Thanks for replying.

Maikel.


----------



## Sonnie (Apr 11, 2006)

They don't look too cheap... that is for sure.

I don't understand though... why are you feeding your nice projector with a signal from your television. :scratch: Do you not have satellite or cable in The Netherlands?


----------



## Mike P. (Apr 6, 2007)

Here's a Scart to component adaptor that also has the additional RCA Input/Output to support sync for projectors.

http://www.maplin.co.uk/module.aspx?ModuleNo=47318&doy=search


----------



## maikeldepotter (Jan 10, 2008)

Sonnie said:


> They don't look too cheap... that is for sure.
> 
> I don't understand though... why are you feeding your nice projector with a signal from your television. :scratch: Do you not have satellite or cable in The Netherlands?


Thanks Sonny,

You got me thinking again. 

The problem is that with the standard mediabox from by cable company I only have SCART output.

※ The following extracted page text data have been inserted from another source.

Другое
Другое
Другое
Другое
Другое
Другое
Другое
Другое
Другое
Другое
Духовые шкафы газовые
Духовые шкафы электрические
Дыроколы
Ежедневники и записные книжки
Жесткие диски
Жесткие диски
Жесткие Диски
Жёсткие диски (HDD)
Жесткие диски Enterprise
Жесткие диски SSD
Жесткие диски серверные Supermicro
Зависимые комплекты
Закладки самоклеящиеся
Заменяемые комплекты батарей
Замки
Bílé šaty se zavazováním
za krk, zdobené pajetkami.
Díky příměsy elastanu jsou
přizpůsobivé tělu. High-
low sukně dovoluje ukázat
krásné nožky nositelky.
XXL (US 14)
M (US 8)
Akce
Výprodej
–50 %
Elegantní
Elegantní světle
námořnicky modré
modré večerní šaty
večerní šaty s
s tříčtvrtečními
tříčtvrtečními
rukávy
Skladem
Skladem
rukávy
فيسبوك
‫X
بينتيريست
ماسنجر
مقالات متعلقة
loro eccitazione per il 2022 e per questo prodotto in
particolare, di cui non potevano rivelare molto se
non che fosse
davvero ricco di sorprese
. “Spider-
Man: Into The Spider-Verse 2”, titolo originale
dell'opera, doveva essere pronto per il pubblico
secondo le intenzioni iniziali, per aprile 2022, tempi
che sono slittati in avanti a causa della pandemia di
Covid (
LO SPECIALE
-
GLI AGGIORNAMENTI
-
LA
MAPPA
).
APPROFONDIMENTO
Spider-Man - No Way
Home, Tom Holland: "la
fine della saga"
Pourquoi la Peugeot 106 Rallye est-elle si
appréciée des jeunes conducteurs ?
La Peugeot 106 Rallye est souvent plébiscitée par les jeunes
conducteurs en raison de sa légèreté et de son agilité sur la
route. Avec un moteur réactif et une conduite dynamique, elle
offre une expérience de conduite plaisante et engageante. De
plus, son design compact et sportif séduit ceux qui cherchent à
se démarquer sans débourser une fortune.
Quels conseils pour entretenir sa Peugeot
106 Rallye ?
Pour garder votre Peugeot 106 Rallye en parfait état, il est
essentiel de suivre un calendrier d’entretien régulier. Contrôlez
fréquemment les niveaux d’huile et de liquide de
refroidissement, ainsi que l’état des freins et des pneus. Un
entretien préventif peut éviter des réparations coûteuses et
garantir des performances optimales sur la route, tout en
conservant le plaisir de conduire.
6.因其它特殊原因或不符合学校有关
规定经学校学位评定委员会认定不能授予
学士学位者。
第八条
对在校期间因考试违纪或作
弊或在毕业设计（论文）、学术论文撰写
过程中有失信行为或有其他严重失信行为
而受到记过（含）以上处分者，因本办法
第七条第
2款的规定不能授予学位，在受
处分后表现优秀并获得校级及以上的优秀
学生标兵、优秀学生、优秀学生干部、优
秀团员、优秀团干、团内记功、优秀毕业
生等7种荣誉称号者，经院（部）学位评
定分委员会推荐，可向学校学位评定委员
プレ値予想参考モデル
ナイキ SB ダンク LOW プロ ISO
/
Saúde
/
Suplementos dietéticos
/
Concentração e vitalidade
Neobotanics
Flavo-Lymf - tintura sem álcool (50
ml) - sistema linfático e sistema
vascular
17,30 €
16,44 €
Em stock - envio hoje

I now have to decide to upgrade the standard box to a HD version with HDMI output, which will cost me an additional 13.5$ per month. In a few months they will add recording capabilities to this machine, a combination that I probably will not be able to resist.

Will make my converting issue disappear....

Maikel.

PS Sattelite is on my list for 2009.


----------



## maikeldepotter (Jan 10, 2008)

Mike P. said:


> Here's a Scart to component adaptor that also has the additional RCA Input/Output to support sync for projectors.
> 
> http://www.maplin.co.uk/module.aspx?ModuleNo=47318&doy=search


Thanks Mike, but I don't think this device will do the trick as I need to go from RGB to Component, instead of Composite to Component. 

And as my previous post says: I am rethinking my options and may not need this conversion after all....

Maikel.


----------



## Mike P. (Apr 6, 2007)

My mistake, I understood your televison reciever only had SCART output. Anyway, you won't regret the HDMI upgrade!


----------